Sunday, May 01, 2022

continuing. because I kept searching. I'm in a rut, for now.


Ilene Grabel, When Things Don't Fall Apart: Global Financial Governance and Developmental Finance in an Age of Productive Incoherence, MIT Press, Open Access

Foreword by Dani Rodrik
It happens only rarely and is all the more pleasurable because of it. You pick up a manuscript that fundamentally changes the way you look at certain things. This is one such book. Ilene Grabel has produced a daring and delightful reinterpretation of developments in global finance since the Asian financial crisis of 1997–1998.

The book addresses, and resolves, a long-standing puzzle: Why has our present model of financial globalization been so resilient, despite an abysmal track record that includes the most severe global financial crisis since the Great Depression, recurrent sovereign debt crises (in Latin America, East Asia, Russia, and Turkey), and many other disappointments (such as capi- tal flowing “uphill” from poorer to richer nations)? How is it that we have not jettisoned this model for something that is more sensible and works better?

Professor Grabel’s insight is that those of us who were looking for signs of change have had the wrong idea about how real reform often happens. We have been mistaken in searching for evidence of wholesale, programmatic reconsideration of the rules of global finance. Systems of governance rarely change through established blueprints, a master plan, or radical reforms. And besides, such a reform path would suffer from the same kind of hubris that the neoliberal playbook produced.

Instead, she suggests, it is the cracks in the consensus, the local heresies, and the small departures and innovations that matter and lead us in an altogether novel direction. Inconsistency, ambiguity, and incoherence are useful and productive—they are a feature, not a bug.

Rodrik in 2008

It is remarkable to see something in theory work so well in practice. Ricardo Hausmann and I wrote a paper several years ago called "Economic Development as Self-Discovery," where the idea was that entrepreneurship in a developing country consists of discovering the underlying cost structure--what can and cannot be produced profitably. Initial investors in a new line of economic activity face a great amount of uncertainty, since foreign technology always needs some local adaptation. Plus, their cost discovery soon becomes public knowledge--everyone can observe whether their projects are successful or not--so the social value they generate exceeds their private costs. If they succeed, much of the gains are socialized through entry and emulation, whereas if they fail, they bear the full costs.

● Data:
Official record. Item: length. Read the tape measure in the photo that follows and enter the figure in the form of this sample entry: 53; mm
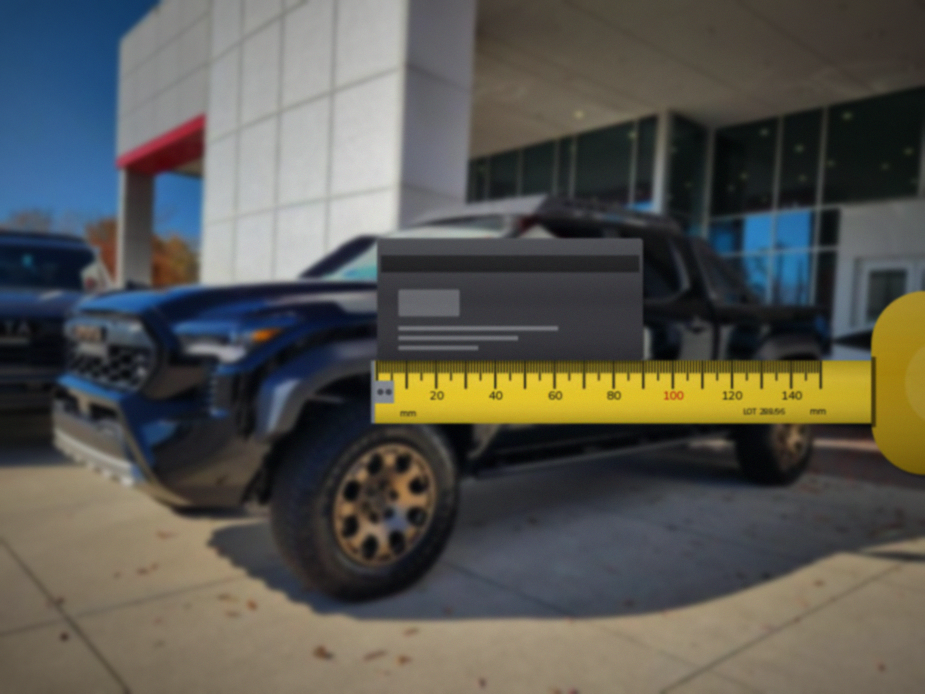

● What to work on:
[1] Translate this sentence from the passage on global finance into Spanish: "Systems of governance rarely change through established blueprints, a master plan, or radical reforms."
[2] Decide whether each statement agrees with the passage on global finance, answering yes or no and quoting the words of the passage that settle it.
(a) The book's foreword was written by Dani Rodrik.
(b) The paper by Hausmann and Rodrik holds that foreign technology can be used without any local adaptation.
(c) Grabel considers it a mistake to look for evidence of a wholesale, programmatic reconsideration of the rules of global finance.
The data that come after the text are independent material and have no connection to it.

● Solutions to the problems:
[1] Los sistemas de gobernanza rara vez cambian mediante planos establecidos, un plan maestro o reformas radicales.

[2]
(a) Yes: "Foreword by Dani Rodrik"
(b) No: "foreign technology always needs some local adaptation"
(c) Yes: "We have been mistaken in searching for evidence of wholesale, programmatic reconsideration of the rules of global finance."